■ What the task requires ■
Search the records below for the word "Akamai" and show every line where it occurs.

■ Source data ■
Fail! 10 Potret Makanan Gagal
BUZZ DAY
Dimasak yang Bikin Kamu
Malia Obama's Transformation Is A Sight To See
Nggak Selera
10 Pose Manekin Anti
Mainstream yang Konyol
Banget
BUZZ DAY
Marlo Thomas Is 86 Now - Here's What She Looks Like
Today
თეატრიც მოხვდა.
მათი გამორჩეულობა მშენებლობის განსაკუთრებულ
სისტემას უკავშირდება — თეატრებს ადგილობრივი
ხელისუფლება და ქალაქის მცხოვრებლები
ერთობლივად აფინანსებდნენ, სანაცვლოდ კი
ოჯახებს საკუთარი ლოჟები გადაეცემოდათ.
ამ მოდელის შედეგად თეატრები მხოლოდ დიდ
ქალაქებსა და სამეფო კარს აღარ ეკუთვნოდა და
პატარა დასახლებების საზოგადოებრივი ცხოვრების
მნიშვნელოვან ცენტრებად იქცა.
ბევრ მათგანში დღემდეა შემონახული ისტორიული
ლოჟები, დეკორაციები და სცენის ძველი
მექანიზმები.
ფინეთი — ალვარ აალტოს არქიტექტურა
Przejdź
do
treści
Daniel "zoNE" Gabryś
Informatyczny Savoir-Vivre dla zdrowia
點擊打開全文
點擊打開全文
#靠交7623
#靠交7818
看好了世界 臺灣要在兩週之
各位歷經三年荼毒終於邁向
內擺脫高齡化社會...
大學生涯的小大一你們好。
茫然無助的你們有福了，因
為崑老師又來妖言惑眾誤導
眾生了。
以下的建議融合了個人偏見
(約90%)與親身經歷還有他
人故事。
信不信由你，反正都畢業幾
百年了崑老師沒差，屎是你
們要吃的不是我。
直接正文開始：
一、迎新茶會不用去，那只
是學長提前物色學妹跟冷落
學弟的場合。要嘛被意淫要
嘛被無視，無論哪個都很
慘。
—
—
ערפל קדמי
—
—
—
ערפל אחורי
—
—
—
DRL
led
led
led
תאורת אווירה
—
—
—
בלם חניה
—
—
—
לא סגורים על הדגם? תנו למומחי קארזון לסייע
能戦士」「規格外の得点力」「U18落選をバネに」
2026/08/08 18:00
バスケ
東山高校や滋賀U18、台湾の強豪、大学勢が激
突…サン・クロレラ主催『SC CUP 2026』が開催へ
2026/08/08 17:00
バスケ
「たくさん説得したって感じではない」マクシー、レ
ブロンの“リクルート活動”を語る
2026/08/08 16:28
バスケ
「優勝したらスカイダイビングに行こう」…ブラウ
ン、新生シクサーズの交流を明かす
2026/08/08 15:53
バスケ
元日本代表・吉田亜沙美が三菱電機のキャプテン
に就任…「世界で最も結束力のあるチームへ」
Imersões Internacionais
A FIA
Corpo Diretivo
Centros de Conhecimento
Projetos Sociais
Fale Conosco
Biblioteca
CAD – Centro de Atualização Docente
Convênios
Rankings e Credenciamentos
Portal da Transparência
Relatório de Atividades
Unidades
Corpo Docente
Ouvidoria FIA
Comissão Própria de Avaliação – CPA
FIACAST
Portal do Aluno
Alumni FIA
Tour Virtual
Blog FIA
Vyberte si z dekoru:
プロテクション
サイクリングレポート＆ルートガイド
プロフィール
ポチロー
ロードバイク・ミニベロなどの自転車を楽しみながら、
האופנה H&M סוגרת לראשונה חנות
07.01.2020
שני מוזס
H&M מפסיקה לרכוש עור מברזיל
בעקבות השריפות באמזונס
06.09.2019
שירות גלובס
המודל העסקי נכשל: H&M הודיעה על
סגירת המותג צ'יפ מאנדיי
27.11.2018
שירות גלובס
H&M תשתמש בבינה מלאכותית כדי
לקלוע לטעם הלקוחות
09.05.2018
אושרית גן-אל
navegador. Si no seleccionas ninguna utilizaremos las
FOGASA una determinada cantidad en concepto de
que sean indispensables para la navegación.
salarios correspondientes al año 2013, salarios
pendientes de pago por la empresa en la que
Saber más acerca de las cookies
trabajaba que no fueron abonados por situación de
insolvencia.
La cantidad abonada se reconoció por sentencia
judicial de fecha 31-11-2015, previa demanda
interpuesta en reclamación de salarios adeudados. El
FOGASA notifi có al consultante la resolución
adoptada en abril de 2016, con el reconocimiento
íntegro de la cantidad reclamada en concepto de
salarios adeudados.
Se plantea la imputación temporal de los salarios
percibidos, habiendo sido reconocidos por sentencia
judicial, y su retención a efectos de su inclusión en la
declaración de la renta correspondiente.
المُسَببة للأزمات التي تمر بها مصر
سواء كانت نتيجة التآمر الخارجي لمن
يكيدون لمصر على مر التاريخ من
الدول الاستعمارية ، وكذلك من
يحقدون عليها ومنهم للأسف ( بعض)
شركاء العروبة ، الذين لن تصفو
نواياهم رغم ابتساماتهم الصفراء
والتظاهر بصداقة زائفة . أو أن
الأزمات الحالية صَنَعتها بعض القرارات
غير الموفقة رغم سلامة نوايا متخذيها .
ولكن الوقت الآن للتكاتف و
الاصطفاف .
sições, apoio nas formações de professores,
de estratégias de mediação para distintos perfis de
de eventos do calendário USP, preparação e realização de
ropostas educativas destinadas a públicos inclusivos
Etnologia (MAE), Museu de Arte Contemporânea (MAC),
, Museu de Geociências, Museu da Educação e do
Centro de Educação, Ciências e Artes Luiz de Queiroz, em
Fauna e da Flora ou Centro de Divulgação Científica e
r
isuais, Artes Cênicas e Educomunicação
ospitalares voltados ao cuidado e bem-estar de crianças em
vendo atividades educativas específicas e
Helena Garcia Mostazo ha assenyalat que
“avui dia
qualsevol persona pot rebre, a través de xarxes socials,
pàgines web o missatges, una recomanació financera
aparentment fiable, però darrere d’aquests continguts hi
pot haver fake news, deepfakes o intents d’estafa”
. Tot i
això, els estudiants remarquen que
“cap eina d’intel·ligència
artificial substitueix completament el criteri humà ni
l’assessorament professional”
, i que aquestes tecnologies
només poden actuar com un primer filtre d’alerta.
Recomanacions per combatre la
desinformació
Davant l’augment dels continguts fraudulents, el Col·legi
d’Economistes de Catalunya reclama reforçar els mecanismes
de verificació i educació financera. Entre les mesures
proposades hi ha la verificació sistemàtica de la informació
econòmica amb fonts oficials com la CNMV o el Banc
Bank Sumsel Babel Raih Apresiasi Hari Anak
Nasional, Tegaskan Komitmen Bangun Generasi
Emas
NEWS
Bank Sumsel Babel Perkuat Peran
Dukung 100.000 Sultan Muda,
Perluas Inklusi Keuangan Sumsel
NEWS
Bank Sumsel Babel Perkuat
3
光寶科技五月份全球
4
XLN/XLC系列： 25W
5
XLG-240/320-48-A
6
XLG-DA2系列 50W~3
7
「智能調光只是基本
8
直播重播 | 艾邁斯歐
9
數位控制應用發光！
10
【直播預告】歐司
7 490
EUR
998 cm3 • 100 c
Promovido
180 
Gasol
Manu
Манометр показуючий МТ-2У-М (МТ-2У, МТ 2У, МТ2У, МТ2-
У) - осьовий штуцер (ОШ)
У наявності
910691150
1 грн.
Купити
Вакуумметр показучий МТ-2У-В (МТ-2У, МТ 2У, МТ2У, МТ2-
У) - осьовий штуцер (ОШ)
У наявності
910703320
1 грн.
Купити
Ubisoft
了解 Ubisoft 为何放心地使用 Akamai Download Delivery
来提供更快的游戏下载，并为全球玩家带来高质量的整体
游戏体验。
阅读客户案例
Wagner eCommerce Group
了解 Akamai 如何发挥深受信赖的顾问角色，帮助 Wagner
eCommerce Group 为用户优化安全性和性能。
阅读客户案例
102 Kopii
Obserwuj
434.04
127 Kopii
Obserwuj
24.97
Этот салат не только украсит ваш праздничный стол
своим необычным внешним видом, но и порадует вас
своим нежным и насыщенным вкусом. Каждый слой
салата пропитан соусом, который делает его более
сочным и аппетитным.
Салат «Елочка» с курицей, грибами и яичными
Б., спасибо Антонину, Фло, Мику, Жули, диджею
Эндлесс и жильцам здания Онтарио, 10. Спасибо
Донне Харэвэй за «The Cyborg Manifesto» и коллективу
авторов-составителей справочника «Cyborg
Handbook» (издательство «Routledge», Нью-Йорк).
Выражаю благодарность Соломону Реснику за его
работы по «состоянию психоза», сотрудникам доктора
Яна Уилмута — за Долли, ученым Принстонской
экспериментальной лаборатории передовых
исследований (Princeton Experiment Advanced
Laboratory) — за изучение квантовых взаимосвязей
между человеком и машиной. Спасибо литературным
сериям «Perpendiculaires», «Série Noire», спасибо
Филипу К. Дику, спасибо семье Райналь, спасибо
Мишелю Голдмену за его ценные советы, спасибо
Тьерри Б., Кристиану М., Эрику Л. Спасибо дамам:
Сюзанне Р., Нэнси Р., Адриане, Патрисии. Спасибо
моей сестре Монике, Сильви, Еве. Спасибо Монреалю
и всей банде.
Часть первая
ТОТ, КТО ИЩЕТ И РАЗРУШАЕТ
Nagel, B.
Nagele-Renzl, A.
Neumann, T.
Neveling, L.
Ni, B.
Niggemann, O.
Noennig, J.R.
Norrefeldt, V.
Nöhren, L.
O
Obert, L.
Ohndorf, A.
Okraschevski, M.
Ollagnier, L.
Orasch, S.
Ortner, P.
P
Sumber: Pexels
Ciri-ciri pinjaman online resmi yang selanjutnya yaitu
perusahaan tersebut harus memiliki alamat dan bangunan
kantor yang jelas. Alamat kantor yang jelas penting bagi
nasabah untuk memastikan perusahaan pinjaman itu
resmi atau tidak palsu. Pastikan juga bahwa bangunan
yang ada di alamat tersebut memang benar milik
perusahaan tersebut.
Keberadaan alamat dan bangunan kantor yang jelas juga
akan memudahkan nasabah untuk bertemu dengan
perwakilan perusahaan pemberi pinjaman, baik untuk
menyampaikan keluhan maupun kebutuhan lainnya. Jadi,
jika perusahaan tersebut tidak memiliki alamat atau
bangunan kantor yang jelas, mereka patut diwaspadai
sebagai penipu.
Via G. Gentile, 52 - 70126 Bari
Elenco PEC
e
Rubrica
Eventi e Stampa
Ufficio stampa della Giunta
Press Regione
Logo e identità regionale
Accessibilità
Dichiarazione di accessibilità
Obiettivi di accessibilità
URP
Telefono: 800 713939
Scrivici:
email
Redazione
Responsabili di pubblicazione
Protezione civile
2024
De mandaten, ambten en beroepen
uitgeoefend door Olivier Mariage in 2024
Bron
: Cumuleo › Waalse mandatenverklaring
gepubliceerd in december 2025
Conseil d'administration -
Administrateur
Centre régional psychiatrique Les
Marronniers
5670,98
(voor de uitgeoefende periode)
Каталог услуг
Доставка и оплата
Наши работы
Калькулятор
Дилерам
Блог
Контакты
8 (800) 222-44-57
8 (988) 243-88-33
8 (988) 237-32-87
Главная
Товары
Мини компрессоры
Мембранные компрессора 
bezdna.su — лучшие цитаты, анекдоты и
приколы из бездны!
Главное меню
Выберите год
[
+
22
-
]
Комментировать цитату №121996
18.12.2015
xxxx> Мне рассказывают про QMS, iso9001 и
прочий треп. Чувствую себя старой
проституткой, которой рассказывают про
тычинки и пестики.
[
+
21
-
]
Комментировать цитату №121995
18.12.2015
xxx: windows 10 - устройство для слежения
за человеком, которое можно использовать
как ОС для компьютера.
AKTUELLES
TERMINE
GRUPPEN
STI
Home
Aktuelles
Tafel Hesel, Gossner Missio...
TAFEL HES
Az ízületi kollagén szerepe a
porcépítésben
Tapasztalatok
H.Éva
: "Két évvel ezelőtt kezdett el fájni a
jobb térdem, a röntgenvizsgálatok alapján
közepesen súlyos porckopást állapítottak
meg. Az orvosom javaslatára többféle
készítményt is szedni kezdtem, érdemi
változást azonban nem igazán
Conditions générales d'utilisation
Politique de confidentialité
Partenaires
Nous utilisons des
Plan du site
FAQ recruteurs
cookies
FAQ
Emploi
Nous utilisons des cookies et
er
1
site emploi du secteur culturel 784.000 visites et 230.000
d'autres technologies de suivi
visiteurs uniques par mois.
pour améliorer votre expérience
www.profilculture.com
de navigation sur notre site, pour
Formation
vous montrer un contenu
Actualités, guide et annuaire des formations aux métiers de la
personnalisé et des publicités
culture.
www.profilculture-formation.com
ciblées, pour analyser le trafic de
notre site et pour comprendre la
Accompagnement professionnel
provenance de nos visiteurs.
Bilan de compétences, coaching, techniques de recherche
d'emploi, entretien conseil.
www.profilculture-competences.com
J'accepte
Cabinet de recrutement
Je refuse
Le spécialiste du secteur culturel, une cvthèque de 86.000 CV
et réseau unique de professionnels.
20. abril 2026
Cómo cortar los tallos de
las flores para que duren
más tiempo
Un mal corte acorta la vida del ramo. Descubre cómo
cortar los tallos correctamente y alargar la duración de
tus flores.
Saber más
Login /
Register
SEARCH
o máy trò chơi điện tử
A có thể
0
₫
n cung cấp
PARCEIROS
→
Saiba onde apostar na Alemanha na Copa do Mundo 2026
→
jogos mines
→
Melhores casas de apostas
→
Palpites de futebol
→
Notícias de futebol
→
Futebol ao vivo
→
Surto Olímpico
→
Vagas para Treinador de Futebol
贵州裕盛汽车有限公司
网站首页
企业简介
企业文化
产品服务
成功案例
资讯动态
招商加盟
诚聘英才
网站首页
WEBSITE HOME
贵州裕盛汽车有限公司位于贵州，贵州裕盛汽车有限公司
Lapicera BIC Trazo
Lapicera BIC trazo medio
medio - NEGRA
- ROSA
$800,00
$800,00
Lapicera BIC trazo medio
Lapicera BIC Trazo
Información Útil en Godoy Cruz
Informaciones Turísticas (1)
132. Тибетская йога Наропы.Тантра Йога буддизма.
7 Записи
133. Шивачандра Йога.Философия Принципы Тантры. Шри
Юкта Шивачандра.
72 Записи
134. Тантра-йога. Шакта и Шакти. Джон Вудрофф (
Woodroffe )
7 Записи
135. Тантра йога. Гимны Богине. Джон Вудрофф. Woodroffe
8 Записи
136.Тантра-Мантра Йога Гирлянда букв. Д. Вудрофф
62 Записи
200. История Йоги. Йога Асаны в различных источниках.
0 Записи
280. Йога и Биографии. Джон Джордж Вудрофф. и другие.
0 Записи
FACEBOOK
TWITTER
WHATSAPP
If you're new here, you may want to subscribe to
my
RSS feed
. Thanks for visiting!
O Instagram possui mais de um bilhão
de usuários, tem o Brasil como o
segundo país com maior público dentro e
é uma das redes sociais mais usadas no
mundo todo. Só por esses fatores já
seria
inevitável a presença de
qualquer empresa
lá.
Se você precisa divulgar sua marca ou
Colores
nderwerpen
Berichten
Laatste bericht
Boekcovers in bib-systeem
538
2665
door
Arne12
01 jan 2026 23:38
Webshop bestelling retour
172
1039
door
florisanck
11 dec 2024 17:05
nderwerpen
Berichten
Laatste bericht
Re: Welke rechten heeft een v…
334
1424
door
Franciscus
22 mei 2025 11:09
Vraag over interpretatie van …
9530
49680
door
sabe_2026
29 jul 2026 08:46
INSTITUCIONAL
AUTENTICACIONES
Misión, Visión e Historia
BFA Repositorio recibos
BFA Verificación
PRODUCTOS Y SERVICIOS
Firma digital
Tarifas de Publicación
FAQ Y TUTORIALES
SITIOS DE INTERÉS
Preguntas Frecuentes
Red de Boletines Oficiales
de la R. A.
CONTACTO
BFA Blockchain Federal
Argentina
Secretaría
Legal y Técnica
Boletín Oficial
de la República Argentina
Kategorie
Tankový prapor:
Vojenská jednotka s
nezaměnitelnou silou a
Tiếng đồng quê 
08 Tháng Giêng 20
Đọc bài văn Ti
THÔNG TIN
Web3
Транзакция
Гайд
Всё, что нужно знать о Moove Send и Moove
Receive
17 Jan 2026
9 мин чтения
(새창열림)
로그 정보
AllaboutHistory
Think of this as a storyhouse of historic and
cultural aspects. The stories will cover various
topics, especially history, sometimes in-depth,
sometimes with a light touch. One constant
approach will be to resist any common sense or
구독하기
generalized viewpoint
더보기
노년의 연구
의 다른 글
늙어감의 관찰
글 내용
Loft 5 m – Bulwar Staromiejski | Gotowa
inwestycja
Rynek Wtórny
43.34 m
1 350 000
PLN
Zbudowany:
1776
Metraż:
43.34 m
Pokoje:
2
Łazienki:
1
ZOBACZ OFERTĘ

■ Solution ■
了解 Ubisoft 为何放心地使用 Akamai Download Delivery
了解 Akamai 如何发挥深受信赖的顾问角色，帮助 Wagner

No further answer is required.